NPPC, I recommend you think through what will actually inform and protect your members. The TIA folks are not distorting the message, except to the extent that state and local governments are undervaluing their pension and OPEB promises.
Complaining about TIA will not make the pensions better-funded. Complaining about TIA will not prevent the worst-funded pensions from running out of assets, which will not be supportable as pay-as-you-go, as the asset death spiral before that will show that the cash flows were unaffordable for the local tax base.
And don’t look to the federal government to save your hash. So far bailout amounts have been puny compared to the size of the promises.
Truth in Accounting has released a new analysis of the 10 most populous U.S. cities that includes their largest underlying government units. With the exception of New York City, most municipalities do not include in their annual financial reports the finances of large, underlying government units for which city taxpayers are also responsible, such as school districts, and transit and housing authorities.
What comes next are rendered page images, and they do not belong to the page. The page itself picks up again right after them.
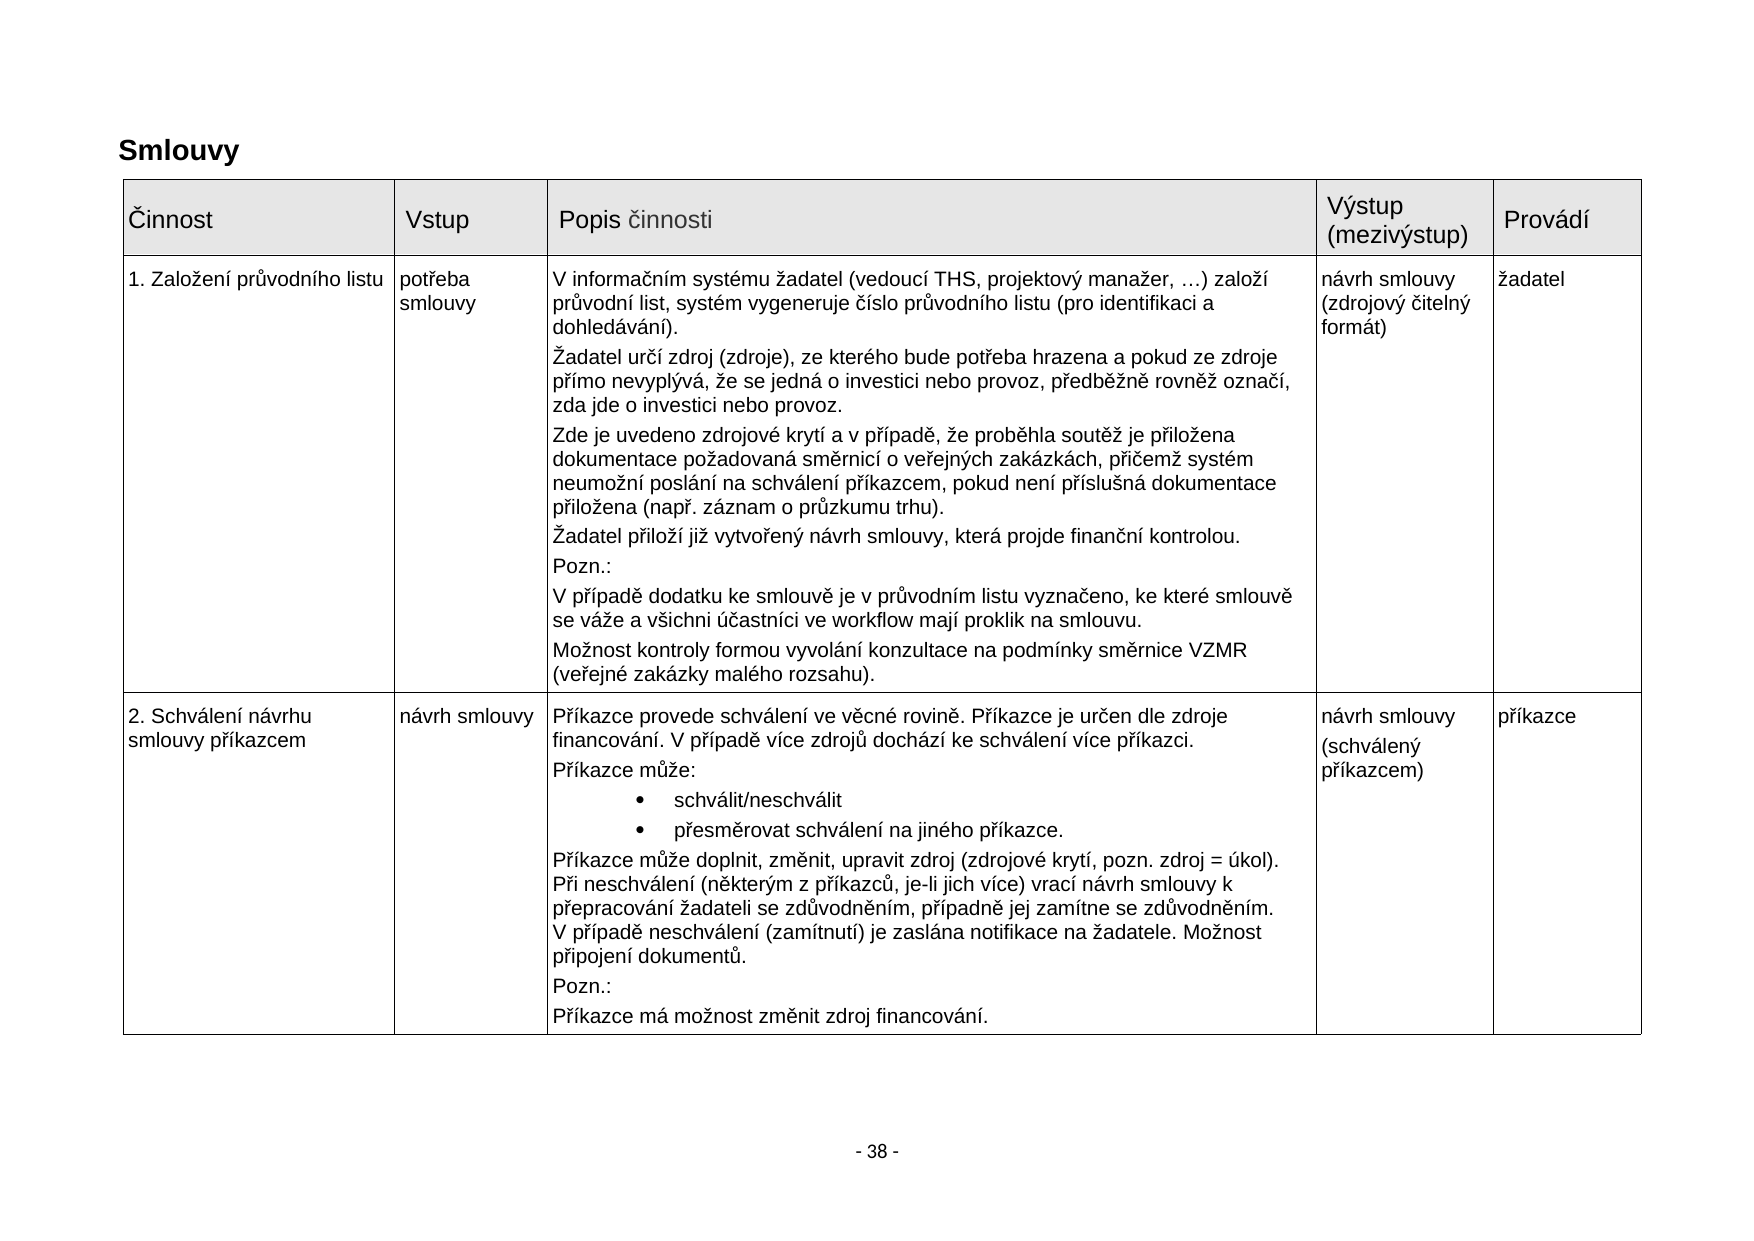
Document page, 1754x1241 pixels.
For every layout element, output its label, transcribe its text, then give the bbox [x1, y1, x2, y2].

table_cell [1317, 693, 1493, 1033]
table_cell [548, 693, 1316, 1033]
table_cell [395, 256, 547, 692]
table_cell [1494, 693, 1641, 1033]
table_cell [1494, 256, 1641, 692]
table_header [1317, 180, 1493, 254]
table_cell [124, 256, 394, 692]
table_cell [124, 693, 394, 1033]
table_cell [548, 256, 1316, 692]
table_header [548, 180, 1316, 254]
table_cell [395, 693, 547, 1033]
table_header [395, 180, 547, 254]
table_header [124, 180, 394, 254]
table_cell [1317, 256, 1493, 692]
subtitle Smlouvy [118, 133, 1636, 166]
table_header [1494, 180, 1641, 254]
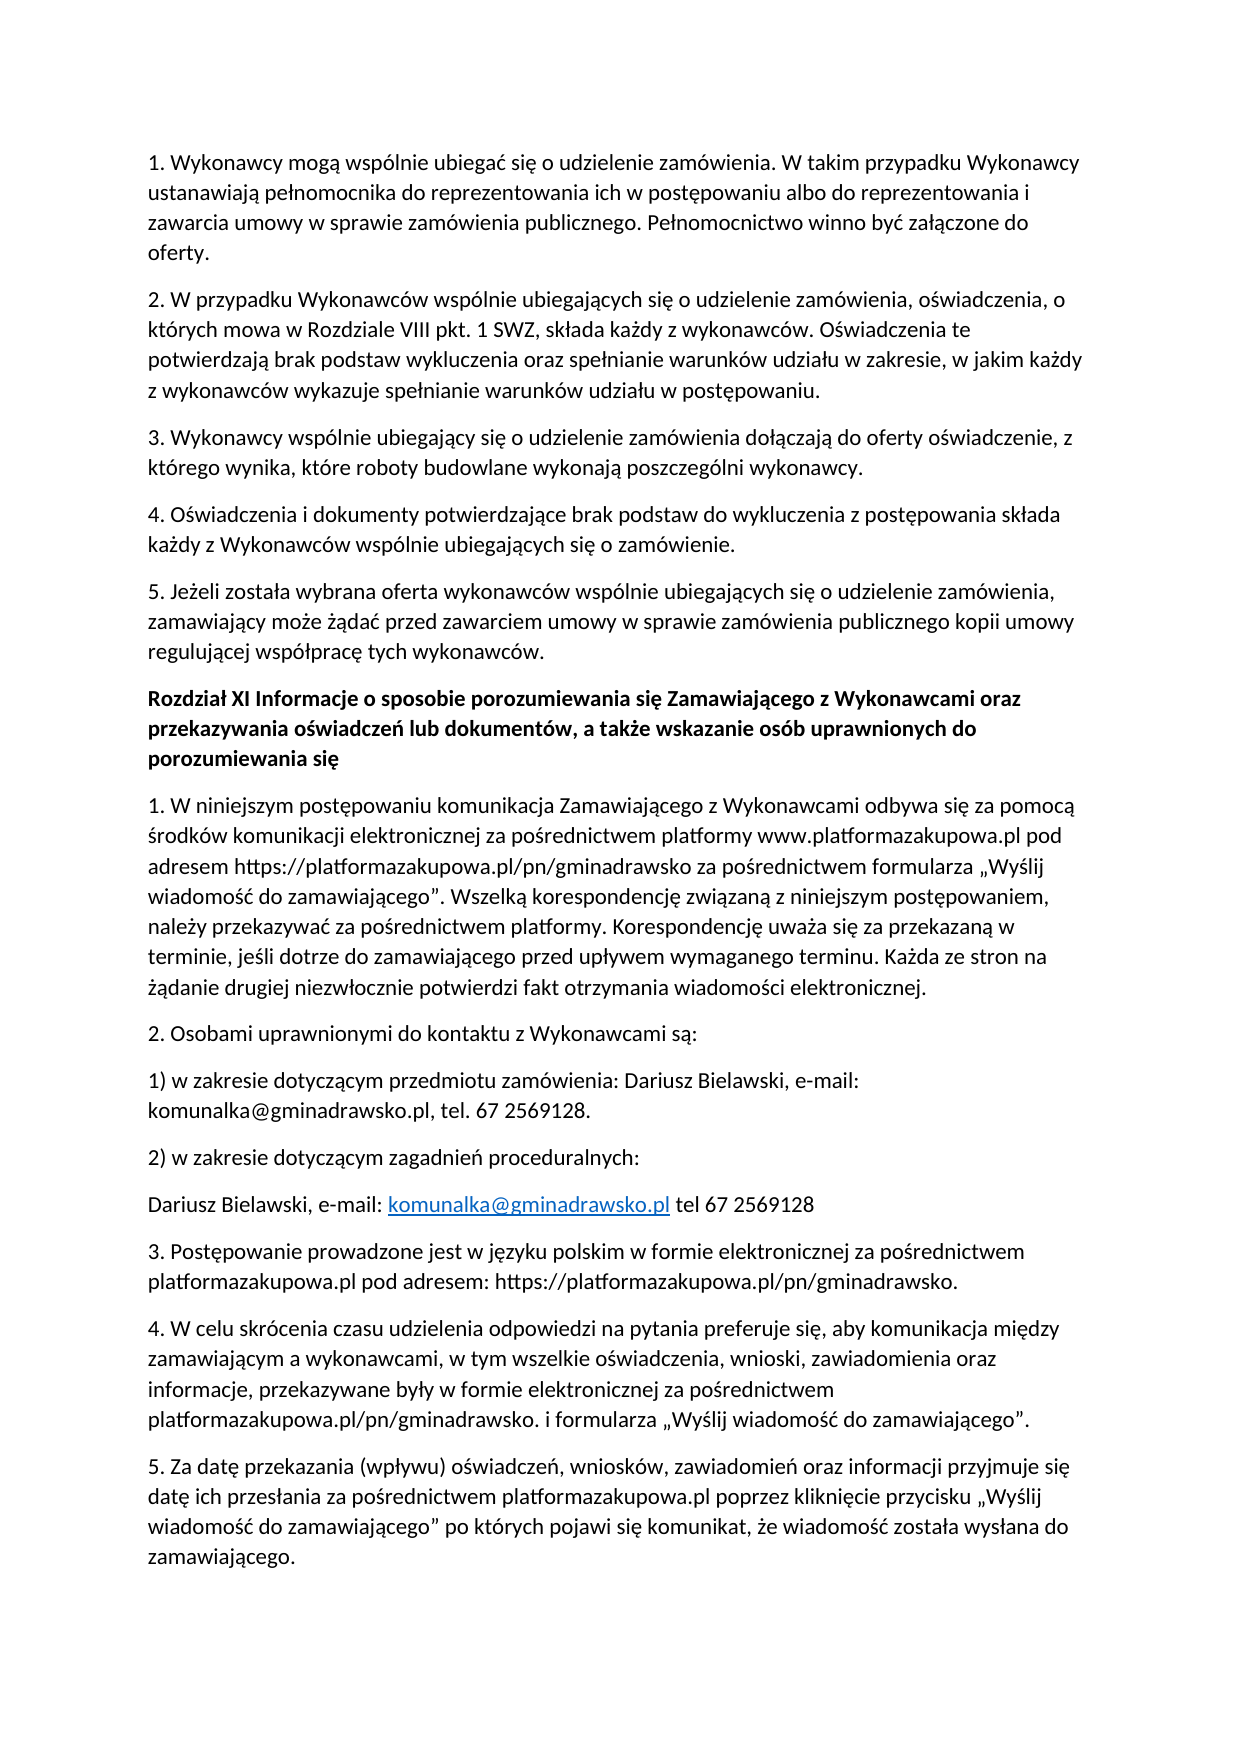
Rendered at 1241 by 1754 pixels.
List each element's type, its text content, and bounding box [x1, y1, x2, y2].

text 5. Za datę przekazania (wpływu) oświadczeń, wniosków, zawiadomień oraz informacji przyjmuje się datę ich przesłania za pośrednictwem platformazakupowa.pl poprzez kliknięcie przycisku „Wyślij wiadomość do zamawiającego” po których pojawi się komunikat, że wiadomość została wysłana do zamawiającego. [148, 1452, 1093, 1570]
text 2. W przypadku Wykonawców wspólnie ubiegających się o udzielenie zamówienia, oświadczenia, o których mowa w Rozdziale VIII pkt. 1 SWZ, składa każdy z wykonawców. Oświadczenia te potwierdzają brak podstaw wykluczenia oraz spełnianie warunków udziału w zakresie, w jakim każdy z wykonawców wykazuje spełnianie warunków udziału w postępowaniu. [148, 285, 1093, 404]
text Dariusz Bielawski, e-mail: komunalka@gminadrawsko.pl tel 67 2569128 [148, 1190, 1093, 1218]
text 1. Wykonawcy mogą wspólnie ubiegać się o udzielenie zamówienia. W takim przypadku Wykonawcy ustanawiają pełnomocnika do reprezentowania ich w postępowaniu albo do reprezentowania i zawarcia umowy w sprawie zamówienia publicznego. Pełnomocnictwo winno być załączone do oferty. [148, 148, 1093, 266]
text 1. W niniejszym postępowaniu komunikacja Zamawiającego z Wykonawcami odbywa się za pomocą środków komunikacji elektronicznej za pośrednictwem platformy www.platformazakupowa.pl pod adresem https://platformazakupowa.pl/pn/gminadrawsko za pośrednictwem formularza „Wyślij wiadomość do zamawiającego”. Wszelką korespondencję związaną z niniejszym postępowaniem, należy przekazywać za pośrednictwem platformy. Korespondencję uważa się za przekazaną w terminie, jeśli dotrze do zamawiającego przed upływem wymaganego terminu. Każda ze stron na żądanie drugiej niezwłocznie potwierdzi fakt otrzymania wiadomości elektronicznej. [148, 791, 1093, 1001]
text 4. W celu skrócenia czasu udzielenia odpowiedzi na pytania preferuje się, aby komunikacja między zamawiającym a wykonawcami, w tym wszelkie oświadczenia, wnioski, zawiadomienia oraz informacje, przekazywane były w formie elektronicznej za pośrednictwem platformazakupowa.pl/pn/gminadrawsko. i formularza „Wyślij wiadomość do zamawiającego”. [148, 1314, 1093, 1433]
text 2. Osobami uprawnionymi do kontaktu z Wykonawcami są: [148, 1019, 1093, 1047]
text 5. Jeżeli została wybrana oferta wykonawców wspólnie ubiegających się o udzielenie zamówienia, zamawiający może żądać przed zawarciem umowy w sprawie zamówienia publicznego kopii umowy regulującej współpracę tych wykonawców. [148, 577, 1093, 665]
text 1) w zakresie dotyczącym przedmiotu zamówienia: Dariusz Bielawski, e-mail: komunalka@gminadrawsko.pl, tel. 67 2569128. [148, 1066, 1093, 1124]
text 3. Postępowanie prowadzone jest w języku polskim w formie elektronicznej za pośrednictwem platformazakupowa.pl pod adresem: https://platformazakupowa.pl/pn/gminadrawsko. [148, 1237, 1093, 1295]
text 3. Wykonawcy wspólnie ubiegający się o udzielenie zamówienia dołączają do oferty oświadczenie, z którego wynika, które roboty budowlane wykonają poszczególni wykonawcy. [148, 423, 1093, 481]
text Rozdział XI Informacje o sposobie porozumiewania się Zamawiającego z Wykonawcami oraz przekazywania oświadczeń lub dokumentów, a także wskazanie osób uprawnionych do porozumiewania się [148, 684, 1093, 772]
text 2) w zakresie dotyczącym zagadnień proceduralnych: [148, 1143, 1093, 1171]
text 4. Oświadczenia i dokumenty potwierdzające brak podstaw do wykluczenia z postępowania składa każdy z Wykonawców wspólnie ubiegających się o zamówienie. [148, 500, 1093, 558]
This report takes into account these underlying government entities and provides residents and taxpayers in these cities with a more accurate and holistic view of their respective city’s finances. We only include underlying entities that city governments claim responsibility for in their annual financial reports. These underlying governments are essentially subsidiaries of the city and the majority of their debt falls on all city taxpayers. When the unfunded debt of these underlying government units is combined with the county, municipal, and state debt, city taxpayers are on the hook for much more than they think.